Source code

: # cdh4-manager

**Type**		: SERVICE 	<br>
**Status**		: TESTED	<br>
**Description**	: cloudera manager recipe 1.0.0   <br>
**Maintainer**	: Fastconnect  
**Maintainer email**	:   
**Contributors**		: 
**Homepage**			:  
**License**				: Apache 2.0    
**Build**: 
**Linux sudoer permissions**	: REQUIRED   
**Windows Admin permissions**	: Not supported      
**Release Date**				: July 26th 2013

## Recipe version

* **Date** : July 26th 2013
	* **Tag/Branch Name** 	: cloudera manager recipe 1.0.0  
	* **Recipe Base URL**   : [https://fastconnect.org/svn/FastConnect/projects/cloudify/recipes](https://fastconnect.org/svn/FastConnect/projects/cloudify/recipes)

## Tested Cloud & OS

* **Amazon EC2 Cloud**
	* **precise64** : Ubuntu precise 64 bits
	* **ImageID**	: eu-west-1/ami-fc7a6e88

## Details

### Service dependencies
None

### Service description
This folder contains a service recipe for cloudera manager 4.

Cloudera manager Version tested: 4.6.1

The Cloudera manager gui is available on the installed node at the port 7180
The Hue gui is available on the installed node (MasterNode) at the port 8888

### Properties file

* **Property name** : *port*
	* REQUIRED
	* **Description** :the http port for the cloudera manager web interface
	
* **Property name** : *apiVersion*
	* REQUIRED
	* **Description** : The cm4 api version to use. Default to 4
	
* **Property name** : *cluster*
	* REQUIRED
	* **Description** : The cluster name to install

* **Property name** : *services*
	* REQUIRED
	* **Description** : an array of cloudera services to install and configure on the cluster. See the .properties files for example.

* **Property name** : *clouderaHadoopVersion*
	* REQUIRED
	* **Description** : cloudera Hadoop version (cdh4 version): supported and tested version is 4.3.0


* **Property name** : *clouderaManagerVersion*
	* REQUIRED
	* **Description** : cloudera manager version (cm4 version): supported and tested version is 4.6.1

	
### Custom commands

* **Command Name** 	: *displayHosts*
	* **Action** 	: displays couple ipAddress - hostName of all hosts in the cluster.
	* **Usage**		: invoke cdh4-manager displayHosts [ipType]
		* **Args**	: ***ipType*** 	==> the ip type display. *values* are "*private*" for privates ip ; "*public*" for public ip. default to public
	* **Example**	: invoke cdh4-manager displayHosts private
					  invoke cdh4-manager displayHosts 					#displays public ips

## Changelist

+ + +

* [WHAT YOU WILL DO] Everything from the line with "version is 4.6.1" through the end of the listing, both ends included, needs to be transcribed exactly, with no other lines.

* [SOLUTION BELOW]
	* **Description** : cloudera manager version (cm4 version): supported and tested version is 4.6.1

	
### Custom commands

* **Command Name** 	: *displayHosts*
	* **Action** 	: displays couple ipAddress - hostName of all hosts in the cluster.
	* **Usage**		: invoke cdh4-manager displayHosts [ipType]
		* **Args**	: ***ipType*** 	==> the ip type display. *values* are "*private*" for privates ip ; "*public*" for public ip. default to public
	* **Example**	: invoke cdh4-manager displayHosts private
					  invoke cdh4-manager displayHosts 					#displays public ips

## Changelist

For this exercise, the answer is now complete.